─── Records shown ───

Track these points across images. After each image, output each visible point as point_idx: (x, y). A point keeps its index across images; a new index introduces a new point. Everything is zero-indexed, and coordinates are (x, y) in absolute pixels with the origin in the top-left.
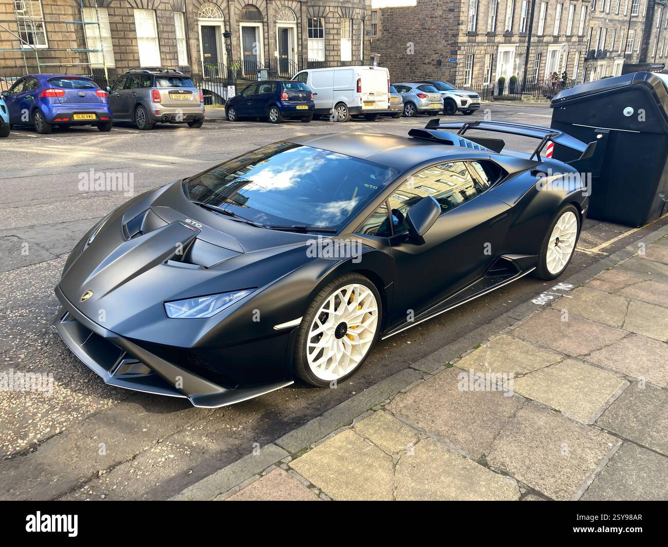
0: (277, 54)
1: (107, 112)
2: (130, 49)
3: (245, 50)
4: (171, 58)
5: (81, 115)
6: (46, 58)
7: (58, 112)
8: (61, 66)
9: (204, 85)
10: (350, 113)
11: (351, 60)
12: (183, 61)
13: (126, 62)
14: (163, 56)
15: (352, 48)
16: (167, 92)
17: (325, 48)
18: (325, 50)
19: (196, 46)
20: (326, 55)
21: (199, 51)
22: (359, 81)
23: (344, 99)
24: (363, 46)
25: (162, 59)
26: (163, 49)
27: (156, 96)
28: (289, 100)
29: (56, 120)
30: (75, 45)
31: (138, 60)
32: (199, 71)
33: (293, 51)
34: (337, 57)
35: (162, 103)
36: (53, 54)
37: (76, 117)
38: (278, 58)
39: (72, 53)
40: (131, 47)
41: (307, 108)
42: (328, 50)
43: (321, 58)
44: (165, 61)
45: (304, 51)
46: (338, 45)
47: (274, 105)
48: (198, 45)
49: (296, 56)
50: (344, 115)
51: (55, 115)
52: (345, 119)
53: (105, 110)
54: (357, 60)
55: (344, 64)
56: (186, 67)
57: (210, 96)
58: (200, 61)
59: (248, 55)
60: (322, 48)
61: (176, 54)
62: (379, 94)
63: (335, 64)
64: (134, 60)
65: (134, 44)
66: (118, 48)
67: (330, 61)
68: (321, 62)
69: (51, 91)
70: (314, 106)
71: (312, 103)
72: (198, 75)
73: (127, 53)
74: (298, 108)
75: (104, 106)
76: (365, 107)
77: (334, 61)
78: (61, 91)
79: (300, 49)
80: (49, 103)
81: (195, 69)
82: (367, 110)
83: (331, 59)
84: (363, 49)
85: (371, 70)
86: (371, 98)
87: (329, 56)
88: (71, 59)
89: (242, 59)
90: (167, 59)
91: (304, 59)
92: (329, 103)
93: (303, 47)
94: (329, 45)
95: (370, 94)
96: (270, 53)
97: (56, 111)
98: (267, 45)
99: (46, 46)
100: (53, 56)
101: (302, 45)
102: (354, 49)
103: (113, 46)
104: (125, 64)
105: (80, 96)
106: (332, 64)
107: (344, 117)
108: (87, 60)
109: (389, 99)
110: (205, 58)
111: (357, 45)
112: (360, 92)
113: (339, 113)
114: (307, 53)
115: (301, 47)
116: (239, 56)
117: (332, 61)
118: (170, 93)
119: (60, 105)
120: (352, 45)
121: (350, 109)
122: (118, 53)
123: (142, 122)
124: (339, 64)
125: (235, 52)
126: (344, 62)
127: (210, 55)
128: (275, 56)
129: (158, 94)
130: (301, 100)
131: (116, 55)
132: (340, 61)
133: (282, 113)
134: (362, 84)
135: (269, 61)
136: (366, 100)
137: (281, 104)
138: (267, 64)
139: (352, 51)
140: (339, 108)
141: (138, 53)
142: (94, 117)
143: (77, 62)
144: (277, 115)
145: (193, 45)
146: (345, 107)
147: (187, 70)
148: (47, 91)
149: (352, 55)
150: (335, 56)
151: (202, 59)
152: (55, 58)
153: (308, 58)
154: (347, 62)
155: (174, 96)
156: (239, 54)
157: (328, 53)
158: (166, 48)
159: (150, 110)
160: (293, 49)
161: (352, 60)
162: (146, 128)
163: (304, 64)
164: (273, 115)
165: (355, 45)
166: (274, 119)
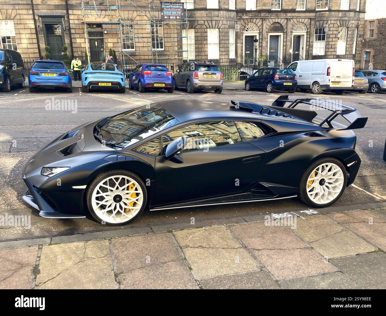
0: (291, 51)
1: (171, 83)
2: (203, 50)
3: (270, 49)
4: (225, 54)
5: (158, 84)
6: (163, 55)
7: (148, 82)
8: (169, 59)
9: (243, 69)
10: (322, 89)
11: (344, 54)
12: (232, 56)
13: (201, 56)
14: (221, 53)
15: (346, 46)
16: (202, 73)
17: (326, 47)
18: (326, 48)
19: (241, 47)
20: (325, 51)
21: (242, 50)
22: (329, 68)
23: (318, 80)
24: (356, 45)
25: (220, 55)
26: (221, 49)
27: (197, 76)
28: (279, 80)
29: (146, 86)
30: (176, 48)
31: (207, 55)
32: (241, 61)
33: (303, 49)
34: (333, 52)
35: (199, 79)
36: (166, 53)
37: (155, 85)
38: (292, 53)
39: (175, 53)
40: (204, 49)
41: (291, 84)
42: (327, 48)
43: (322, 53)
44: (222, 56)
45: (310, 49)
46: (335, 45)
47: (269, 82)
48: (242, 47)
49: (304, 52)
50: (318, 90)
51: (146, 83)
52: (318, 92)
53: (170, 82)
54: (349, 54)
55: (339, 57)
56: (233, 59)
57: (246, 75)
58: (242, 56)
59: (272, 52)
60: (323, 47)
61: (228, 52)
62: (345, 77)
63: (332, 57)
64: (205, 56)
65: (206, 47)
66: (197, 49)
67: (328, 55)
68: (322, 56)
69: (146, 72)
70: (297, 83)
71: (295, 82)
72: (241, 64)
73: (202, 52)
74: (285, 84)
75: (170, 80)
76: (332, 85)
77: (331, 55)
78: (150, 72)
79: (308, 47)
80: (144, 78)
81: (239, 60)
82: (333, 87)
83: (330, 53)
84: (356, 47)
85: (339, 62)
86: (338, 80)
87: (328, 52)
88: (174, 55)
89: (268, 54)
90: (222, 55)
91: (309, 54)
92: (309, 82)
93: (310, 46)
94: (329, 45)
95: (337, 77)
96: (287, 51)
97: (147, 81)
98: (285, 46)
99: (163, 49)
100: (166, 54)
101: (309, 45)
102: (347, 47)
103: (195, 48)
104: (200, 57)
105: (158, 75)
106: (329, 57)
107: (317, 91)
108: (182, 56)
109: (353, 81)
110: (245, 54)
111: (350, 45)
112: (329, 75)
113: (314, 88)
114: (312, 50)
115: (308, 46)
116: (266, 53)
117: (330, 55)
118: (203, 74)
119: (149, 79)
120: (347, 44)
121: (322, 86)
122: (197, 52)
123: (189, 89)
124: (335, 57)
125: (264, 50)
126: (339, 55)
127: (249, 52)
128: (290, 52)
129: (197, 74)
130: (287, 80)
131: (196, 53)
132: (336, 55)
133: (274, 87)
134: (331, 71)
135: (286, 55)
136: (333, 80)
137: (274, 81)
138: (284, 57)
139: (346, 48)
140: (315, 85)
141: (207, 52)
142: (164, 85)
143: (176, 57)
144: (271, 88)
145: (239, 47)
146: (318, 84)
147: (234, 61)
148: (144, 72)
149: (346, 51)
150: (332, 51)
151: (244, 54)
152: (166, 55)
153: (313, 53)
154: (341, 55)
155: (205, 76)
156: (266, 51)
157: (327, 50)
158: (223, 49)
159: (193, 83)
160: (303, 48)
161: (346, 54)
162: (190, 93)
163: (309, 57)
164: (269, 88)
165: (349, 44)
166: (269, 90)
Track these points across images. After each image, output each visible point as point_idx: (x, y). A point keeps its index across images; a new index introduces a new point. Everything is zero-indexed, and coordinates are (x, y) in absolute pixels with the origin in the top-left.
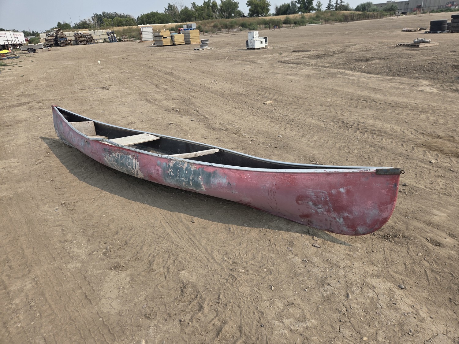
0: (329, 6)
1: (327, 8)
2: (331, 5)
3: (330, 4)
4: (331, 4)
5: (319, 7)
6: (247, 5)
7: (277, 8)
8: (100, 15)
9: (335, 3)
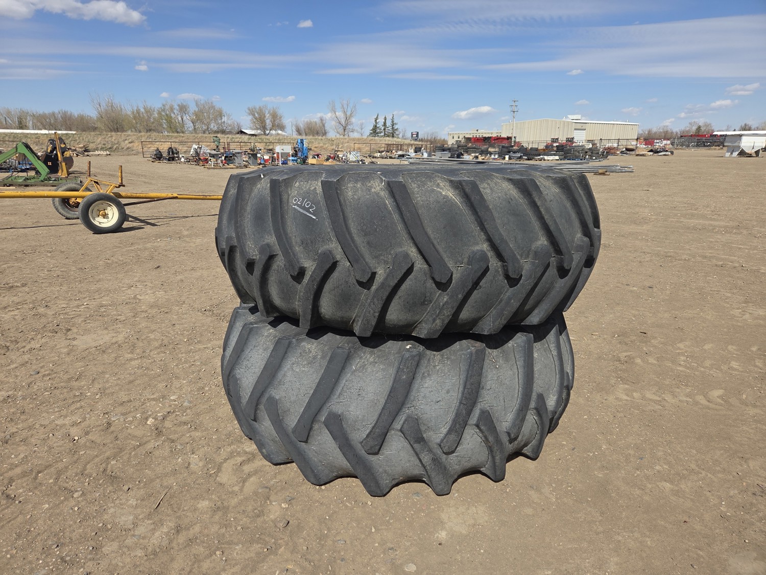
0: (375, 129)
1: (371, 132)
2: (378, 128)
3: (376, 126)
4: (378, 126)
9: (383, 124)
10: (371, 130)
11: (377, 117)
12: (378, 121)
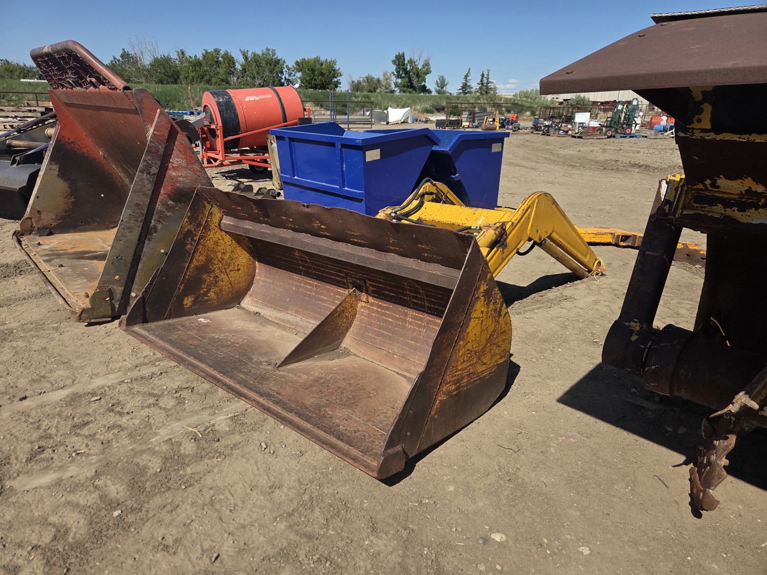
0: (465, 87)
1: (461, 91)
2: (469, 86)
3: (466, 85)
4: (469, 84)
5: (442, 88)
7: (353, 82)
9: (479, 81)
10: (460, 90)
11: (467, 74)
12: (468, 78)
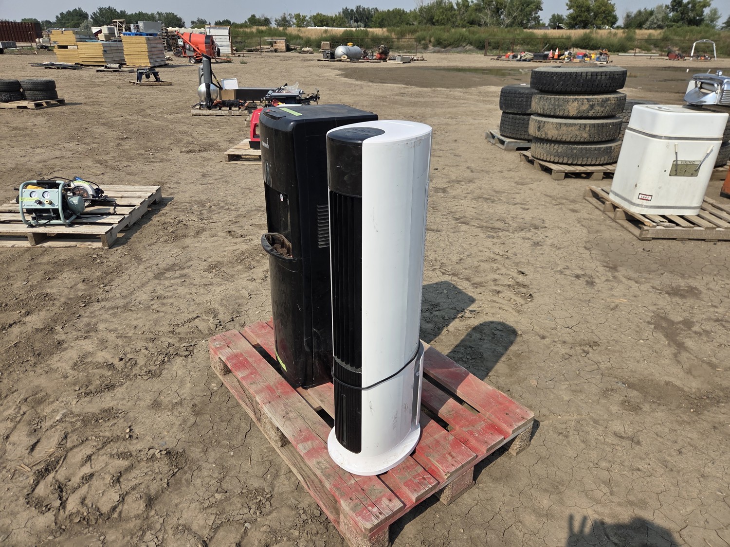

───

Task directions
Taking the line with "125: (235, 52)" as the first and the line with "165: (355, 45)" as the last, retype that stretch of the data above exactly, with no other lines.

Answer space
125: (235, 52)
126: (344, 62)
127: (210, 55)
128: (275, 56)
129: (158, 94)
130: (301, 100)
131: (116, 55)
132: (340, 61)
133: (282, 113)
134: (362, 84)
135: (269, 61)
136: (366, 100)
137: (281, 104)
138: (267, 64)
139: (352, 51)
140: (339, 108)
141: (138, 53)
142: (94, 117)
143: (77, 62)
144: (277, 115)
145: (193, 45)
146: (345, 107)
147: (187, 70)
148: (47, 91)
149: (352, 55)
150: (335, 56)
151: (202, 59)
152: (55, 58)
153: (308, 58)
154: (347, 62)
155: (174, 96)
156: (239, 54)
157: (328, 53)
158: (166, 48)
159: (150, 110)
160: (293, 49)
161: (352, 60)
162: (146, 128)
163: (304, 64)
164: (273, 115)
165: (355, 45)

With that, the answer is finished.